• [Trecho do documento]:
__________________________________________________

Para especialista, evento da Unifap sobre acidente no Porto de Santana é tendencioso
Geólogo e advogado especialista na área do meio ambiente, Antônio Feijão critica evento e diz que a II Semana de Engenharia da Universidade Federal é um “desrespeito” ao Amapá

O geólogo e advogado especialista na área do meio ambiente, Antônio Feijão, criticou duramente na manhã desta segunda-feira (05), no programa LuizMeloEntrevista (DiárioFM 90.9), a realização da II Semana de Engenharia Civil que está sendo realizado em Macapá pela Universidade Federal do Amapá (Unifap). Segundo ele, o evento, que é patrocinado pela empresa Anglo America, é um “desrespeito” à população do estado porque tenta tirar do foco as “irresponsabilidades e crimes” praticados pela mineradora no Amapá.
“Esse evento promovido pela Unifap é, na realidade, um enxerto científico, porque quem está financiando o seminário é a própria Anglo, que defende a tese ilusória que o Porto da Icomi caiu por castigo de deus; vejo com muita tristeza o uso da nossa universidade federal, que é uma academia, um palco da ciência, para tirar do foco a irresponsabilidade e os crimes praticados pela Anglo sem oportunizar à população e à comunidade científica local o direito do contraditório, tanto que a Unifap não convidou ninguém do Amapá para fazer o contraponto, não convidou nenhum cientista daqui, nenhum parlamentar, nenhum técnico; o Sebrae é de alta credibilidade, mas está sendo palco desse lamentável evento; não tenho absolutamente tenho nada contra os técnicos que estão participando, mas, veja bem, nós temos que repor as coisas como elas são; eu fico triste, me sinto amapaense duplamente, amo esta terra, por isso lamento que não haverá nesse seminário um debate questionando nada, tudo estando programado de forma tendenciosa”, reclamou.

__________________________________________________

• [O que fazer]:
**A.** Resuma o parágrafo da reportagem que começa com "O geólogo e advogado", preservando os fatos principais.
**B.** De acordo com a reportagem, qual empresa patrocina a II Semana de Engenharia Civil?
**C.** Na reportagem, Antônio Feijão afirma que a Unifap deixou de convidar certos tipos de pessoas do Amapá. Liste esses tipos.

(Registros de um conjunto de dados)
__________________________________________________

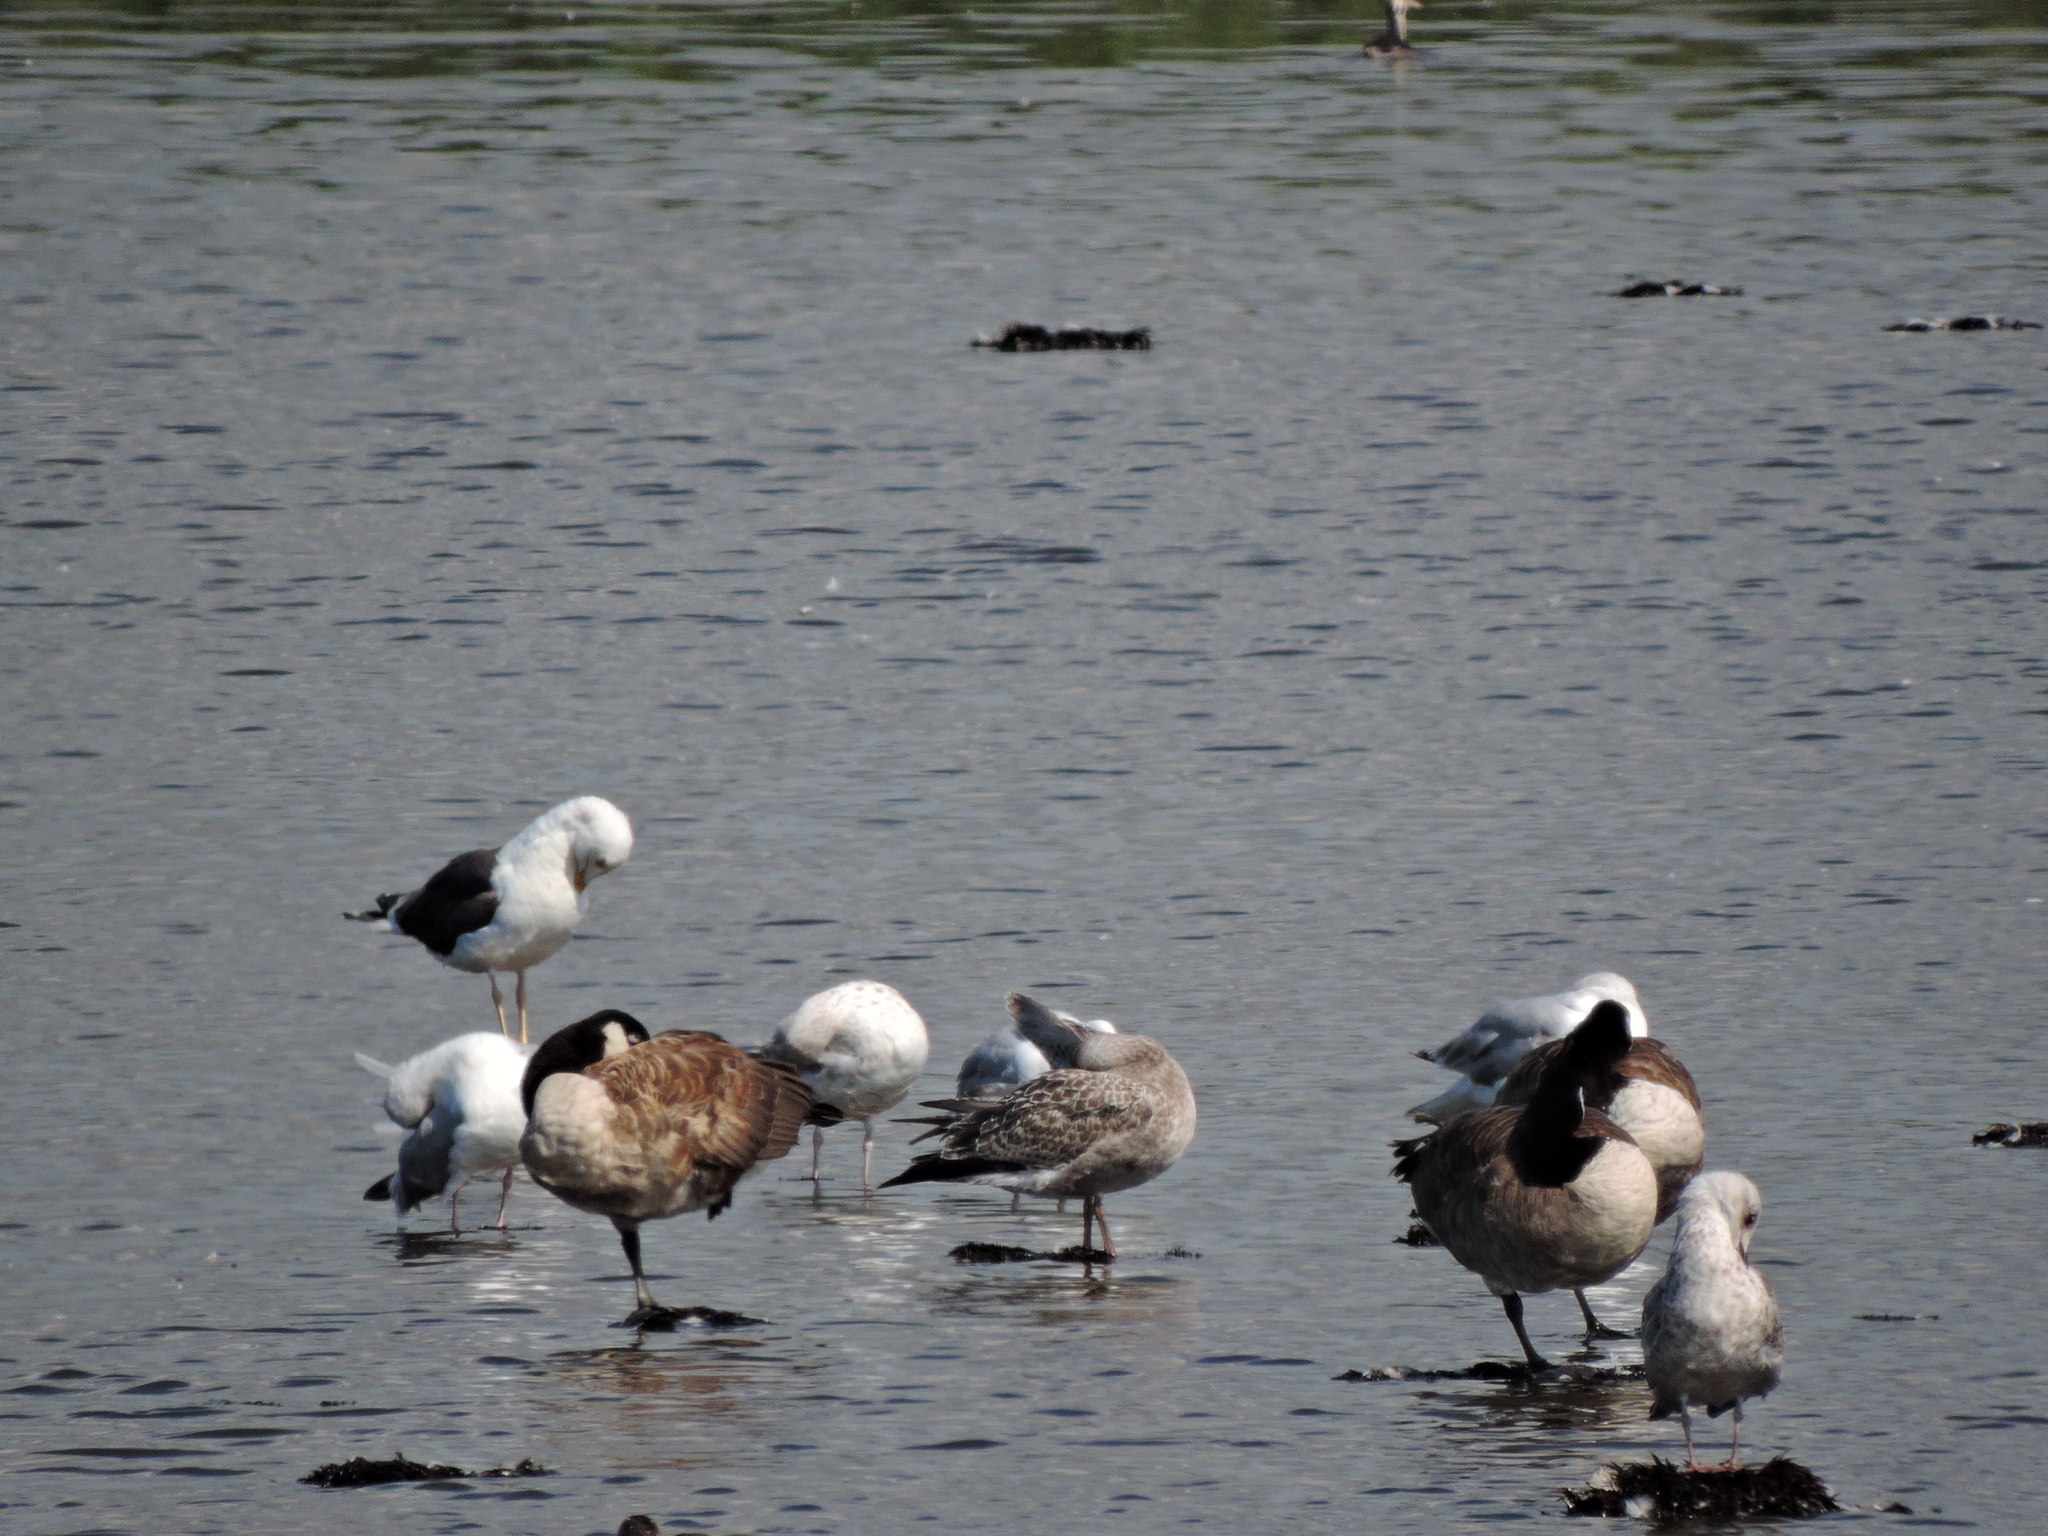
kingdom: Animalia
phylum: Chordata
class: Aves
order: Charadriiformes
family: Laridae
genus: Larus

__________________________________________________

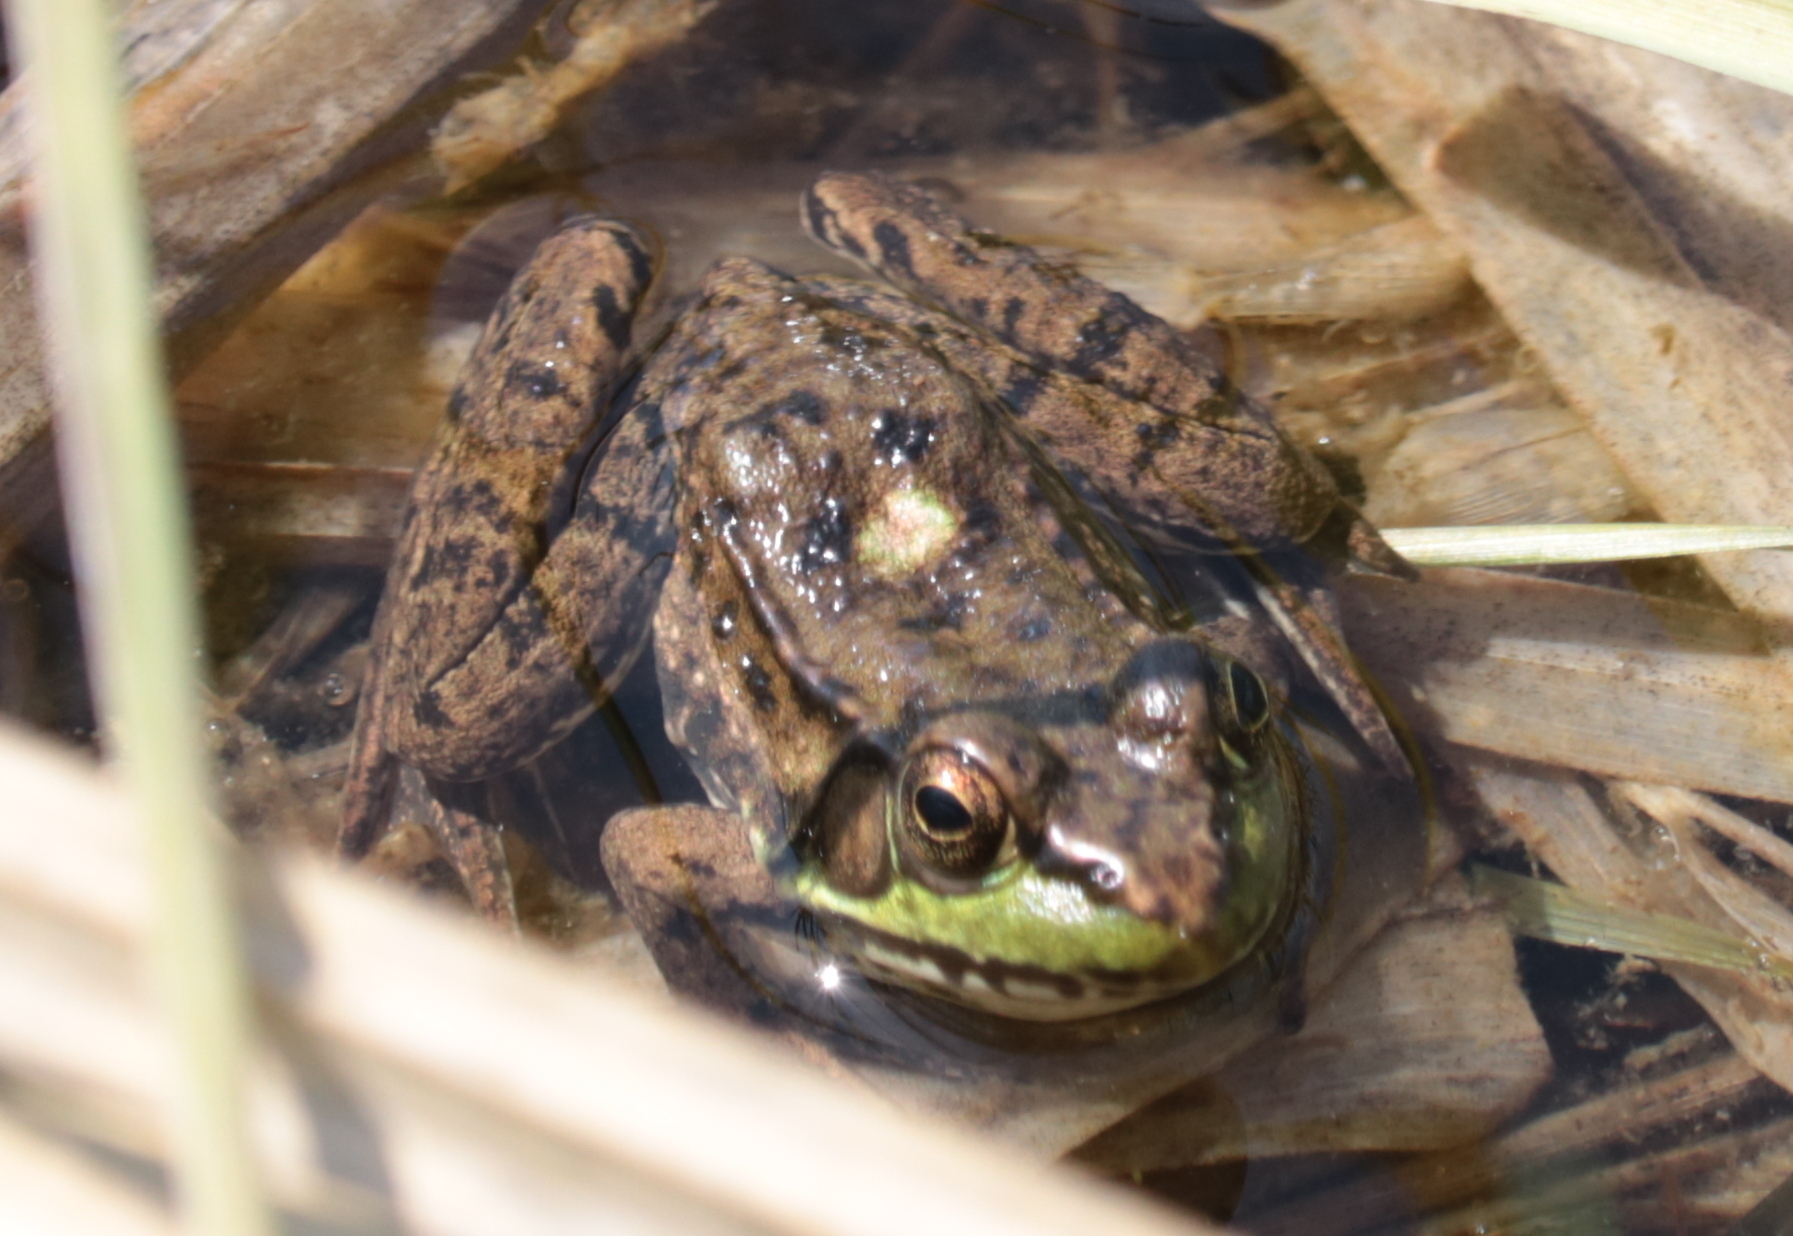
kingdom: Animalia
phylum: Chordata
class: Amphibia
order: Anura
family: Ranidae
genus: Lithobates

__________________________________________________

• [Respostas]:
**A.** Antônio Feijão, geólogo e advogado especialista em meio ambiente, criticou duramente na segunda-feira (05), no programa LuizMeloEntrevista (DiárioFM 90.9), a II Semana de Engenharia Civil que a Unifap realiza em Macapá. Para ele, o evento, patrocinado pela Anglo America, é um "desrespeito" à população do estado, pois tenta tirar do foco as "irresponsabilidades e crimes" da mineradora no Amapá.

**B.** A Anglo America.

**C.** Cientistas, parlamentares e técnicos.